Tareas requeridas ::
1: Transcribe del fragmento sobre la intolerancia el pasaje que va desde "Prefiero encasquetarle el" hasta "su pelotón— nada.", este último incluido.
2: Según el fragmento sobre la intolerancia, ¿en qué ocasión pronunció Díaz-Canel el discurso que se menciona?

Fragmento del documento ::

La élite del poder apuesta a que su continuidad parezca el menor de los males. Y lo está haciendo muy bien. Por lo pronto sus oponentes aparecemos como conservadores de una confrontación antigua, intolerantes de los nuevos tiempos, aires, arreglos jugando golf, donde tal vez hay invitaciones para apellidos llenos de pátina o riqueza: Céspedes y García Menocal, Bacardí, Saladrigas, Díaz Balart, Lobo, Zayas, Mas, Goizueta, Fanjul

En realidad, no me gusta ni el sustantivo (tolerancia) ni el verbo (tolerar). Suelen alojar un barniz hipócrita que tapa prejuicios, dogmas, discriminaciones. Sacan una pezuña demagógica por debajo de la saya de la abuelita buena, como ahora Raúl Castro y sus "Lineamientos"; como puede leerse en el discurso de Díaz-Canel al clausurar el congreso de la Unión de Periodistas, donde repite lo de dentro de la revolución todo, es decir, un nuevo ropaje para la anciana censura, tras una poco verosímil autocrítica al Partido.

Prefiero encasquetarle el prefijo: Soy intolerante con las religiones fundamentalistas, las dictaduras y caudillos, la pederastia, el racismo, la homofobia, el sexismo en sus vertientes machistas o feministas, los fanatismos políticos de cualquier signo, las leyes injustas, las salvajes desigualdades económicas que avergüenzan al planeta. Y no me da pena, más bien todo lo contrario, defender mis tajantes intolerancias: Decir que con ellos —los Castro y su pelotón— nada.

Como apenas me represento a mí mismo, puedo darme ese lujo, por lo general no apto para políticos, empresarios, diplomáticos, funcionarios. Pago, desde luego, el precio. A veces muy caro, como el exilio cuyas letras aún me cobran.

No toleré a un viejo amigo gay, lingüista noruego, cuando comenzó a andar en Cuba con menores de edad, allá por los 90 del siglo pasado. Rompí la amistad. Pongo mis límites morales, cercas donde no dejo pasar al único partido que su misma ley autoriza, fronteras a quienes transitan a un capitalismo despiadado, sin sindicatos autónomos.

Información ::
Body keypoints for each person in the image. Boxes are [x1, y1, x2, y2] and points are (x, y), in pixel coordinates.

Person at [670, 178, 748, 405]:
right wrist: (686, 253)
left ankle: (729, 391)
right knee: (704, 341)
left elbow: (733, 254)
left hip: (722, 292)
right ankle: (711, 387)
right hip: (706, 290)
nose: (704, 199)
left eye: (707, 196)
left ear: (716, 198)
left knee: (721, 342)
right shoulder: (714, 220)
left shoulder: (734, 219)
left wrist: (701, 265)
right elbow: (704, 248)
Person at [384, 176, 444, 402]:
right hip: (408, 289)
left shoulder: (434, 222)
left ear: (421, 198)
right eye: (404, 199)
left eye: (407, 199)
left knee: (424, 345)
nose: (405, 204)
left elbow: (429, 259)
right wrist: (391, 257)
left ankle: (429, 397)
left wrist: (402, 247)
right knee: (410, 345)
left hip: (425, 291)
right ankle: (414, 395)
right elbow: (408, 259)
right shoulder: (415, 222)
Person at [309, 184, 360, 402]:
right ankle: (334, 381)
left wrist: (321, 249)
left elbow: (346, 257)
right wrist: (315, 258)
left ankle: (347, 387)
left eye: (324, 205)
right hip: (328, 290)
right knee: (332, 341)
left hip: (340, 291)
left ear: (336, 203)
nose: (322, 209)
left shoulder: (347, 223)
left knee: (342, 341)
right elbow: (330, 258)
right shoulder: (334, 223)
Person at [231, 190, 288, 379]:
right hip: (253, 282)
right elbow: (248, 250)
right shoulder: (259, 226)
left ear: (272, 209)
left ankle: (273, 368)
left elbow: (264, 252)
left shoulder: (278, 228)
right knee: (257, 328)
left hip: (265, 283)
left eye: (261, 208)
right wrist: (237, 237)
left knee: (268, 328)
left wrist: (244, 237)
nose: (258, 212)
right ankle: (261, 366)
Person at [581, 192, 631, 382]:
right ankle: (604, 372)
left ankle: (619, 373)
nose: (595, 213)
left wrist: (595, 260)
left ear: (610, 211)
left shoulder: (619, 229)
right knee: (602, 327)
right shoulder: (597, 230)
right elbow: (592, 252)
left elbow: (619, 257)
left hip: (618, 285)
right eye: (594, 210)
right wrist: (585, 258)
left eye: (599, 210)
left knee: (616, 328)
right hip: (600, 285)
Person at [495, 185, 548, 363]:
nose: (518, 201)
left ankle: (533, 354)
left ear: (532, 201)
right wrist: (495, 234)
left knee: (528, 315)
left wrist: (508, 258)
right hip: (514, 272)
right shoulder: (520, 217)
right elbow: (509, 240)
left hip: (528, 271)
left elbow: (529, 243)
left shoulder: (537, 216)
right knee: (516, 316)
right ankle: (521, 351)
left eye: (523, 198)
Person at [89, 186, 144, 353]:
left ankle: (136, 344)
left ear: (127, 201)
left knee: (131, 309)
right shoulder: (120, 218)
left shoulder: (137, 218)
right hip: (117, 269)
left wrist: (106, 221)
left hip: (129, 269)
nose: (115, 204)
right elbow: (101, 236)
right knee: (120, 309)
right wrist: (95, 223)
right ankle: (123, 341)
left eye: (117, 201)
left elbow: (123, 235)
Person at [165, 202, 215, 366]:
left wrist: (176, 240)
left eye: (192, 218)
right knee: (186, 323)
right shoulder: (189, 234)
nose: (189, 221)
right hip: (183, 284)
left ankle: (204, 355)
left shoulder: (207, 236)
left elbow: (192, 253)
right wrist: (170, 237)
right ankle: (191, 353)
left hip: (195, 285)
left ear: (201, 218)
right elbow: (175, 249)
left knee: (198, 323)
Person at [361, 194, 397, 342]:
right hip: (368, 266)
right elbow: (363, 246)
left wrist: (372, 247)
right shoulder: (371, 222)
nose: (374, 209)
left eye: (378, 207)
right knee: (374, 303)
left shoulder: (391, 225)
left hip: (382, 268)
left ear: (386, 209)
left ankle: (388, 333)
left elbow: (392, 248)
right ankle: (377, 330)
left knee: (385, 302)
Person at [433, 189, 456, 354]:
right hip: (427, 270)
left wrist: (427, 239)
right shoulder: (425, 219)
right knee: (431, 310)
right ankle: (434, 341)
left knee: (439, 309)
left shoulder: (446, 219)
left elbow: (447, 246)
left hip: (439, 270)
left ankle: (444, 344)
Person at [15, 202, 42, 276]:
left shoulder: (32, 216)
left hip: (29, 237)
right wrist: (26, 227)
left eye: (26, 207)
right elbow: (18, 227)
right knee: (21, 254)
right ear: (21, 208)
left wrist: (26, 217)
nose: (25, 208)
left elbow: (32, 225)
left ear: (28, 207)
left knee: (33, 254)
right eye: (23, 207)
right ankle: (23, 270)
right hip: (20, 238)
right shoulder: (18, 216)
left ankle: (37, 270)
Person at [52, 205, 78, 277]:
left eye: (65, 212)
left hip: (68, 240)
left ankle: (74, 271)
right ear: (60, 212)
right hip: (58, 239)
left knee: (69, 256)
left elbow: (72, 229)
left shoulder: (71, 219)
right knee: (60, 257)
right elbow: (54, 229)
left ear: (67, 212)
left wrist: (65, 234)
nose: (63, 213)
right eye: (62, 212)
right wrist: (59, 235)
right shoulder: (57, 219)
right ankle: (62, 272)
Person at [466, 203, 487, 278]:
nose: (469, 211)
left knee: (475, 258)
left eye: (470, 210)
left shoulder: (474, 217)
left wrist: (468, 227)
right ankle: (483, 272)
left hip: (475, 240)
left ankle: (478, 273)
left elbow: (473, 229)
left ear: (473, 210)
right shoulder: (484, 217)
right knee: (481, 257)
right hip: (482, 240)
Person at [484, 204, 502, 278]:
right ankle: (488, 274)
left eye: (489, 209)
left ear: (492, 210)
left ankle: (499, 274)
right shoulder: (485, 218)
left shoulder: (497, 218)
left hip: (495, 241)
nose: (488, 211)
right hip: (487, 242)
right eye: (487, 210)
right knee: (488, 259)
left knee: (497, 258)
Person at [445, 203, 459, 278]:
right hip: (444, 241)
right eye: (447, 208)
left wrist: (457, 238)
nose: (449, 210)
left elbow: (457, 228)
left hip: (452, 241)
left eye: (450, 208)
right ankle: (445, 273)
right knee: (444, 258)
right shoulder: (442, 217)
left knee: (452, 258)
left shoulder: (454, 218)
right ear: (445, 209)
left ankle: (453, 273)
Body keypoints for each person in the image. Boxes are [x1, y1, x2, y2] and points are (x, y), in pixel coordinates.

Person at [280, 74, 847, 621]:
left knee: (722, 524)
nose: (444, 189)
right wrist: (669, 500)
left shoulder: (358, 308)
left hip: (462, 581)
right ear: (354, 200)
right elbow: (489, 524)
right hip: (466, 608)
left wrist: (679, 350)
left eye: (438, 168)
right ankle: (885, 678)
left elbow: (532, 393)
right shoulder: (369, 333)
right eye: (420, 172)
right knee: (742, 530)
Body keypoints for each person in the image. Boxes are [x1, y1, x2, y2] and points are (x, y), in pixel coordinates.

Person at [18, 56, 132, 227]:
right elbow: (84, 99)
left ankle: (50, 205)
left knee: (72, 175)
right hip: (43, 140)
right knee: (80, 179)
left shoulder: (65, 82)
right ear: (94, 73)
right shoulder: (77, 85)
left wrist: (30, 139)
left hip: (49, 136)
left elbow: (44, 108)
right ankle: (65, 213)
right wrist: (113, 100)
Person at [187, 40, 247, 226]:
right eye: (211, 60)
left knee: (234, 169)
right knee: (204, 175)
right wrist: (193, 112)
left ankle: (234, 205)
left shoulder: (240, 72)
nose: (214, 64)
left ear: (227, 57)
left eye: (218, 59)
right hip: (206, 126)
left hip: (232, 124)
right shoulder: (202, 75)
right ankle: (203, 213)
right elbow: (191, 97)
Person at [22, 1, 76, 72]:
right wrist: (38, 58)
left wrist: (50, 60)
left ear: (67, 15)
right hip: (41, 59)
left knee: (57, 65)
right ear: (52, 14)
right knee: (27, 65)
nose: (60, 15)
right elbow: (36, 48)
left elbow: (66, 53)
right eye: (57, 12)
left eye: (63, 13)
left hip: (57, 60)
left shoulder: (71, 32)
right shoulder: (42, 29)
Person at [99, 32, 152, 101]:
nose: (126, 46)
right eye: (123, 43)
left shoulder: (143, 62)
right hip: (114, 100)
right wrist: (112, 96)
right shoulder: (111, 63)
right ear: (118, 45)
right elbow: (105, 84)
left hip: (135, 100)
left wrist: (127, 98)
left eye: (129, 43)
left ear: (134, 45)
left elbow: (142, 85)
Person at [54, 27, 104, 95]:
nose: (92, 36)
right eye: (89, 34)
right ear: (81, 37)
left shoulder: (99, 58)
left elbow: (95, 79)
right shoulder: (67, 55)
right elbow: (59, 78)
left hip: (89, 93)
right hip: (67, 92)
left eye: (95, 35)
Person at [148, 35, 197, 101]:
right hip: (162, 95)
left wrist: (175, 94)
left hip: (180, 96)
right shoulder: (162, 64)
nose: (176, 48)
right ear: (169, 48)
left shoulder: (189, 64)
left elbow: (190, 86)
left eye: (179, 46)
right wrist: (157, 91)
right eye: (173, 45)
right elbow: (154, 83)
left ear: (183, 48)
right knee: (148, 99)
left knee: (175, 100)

Respuestas por tarea ::
1:
Prefiero encasquetarle el prefijo: Soy intolerante con las religiones fundamentalistas, las dictaduras y caudillos, la pederastia, el racismo, la homofobia, el sexismo en sus vertientes machistas o feministas, los fanatismos políticos de cualquier signo, las leyes injustas, las salvajes desigualdades económicas que avergüenzan al planeta. Y no me da pena, más bien todo lo contrario, defender mis tajantes intolerancias: Decir que con ellos —los Castro y su pelotón— nada.

2: Al clausurar el congreso de la Unión de Periodistas.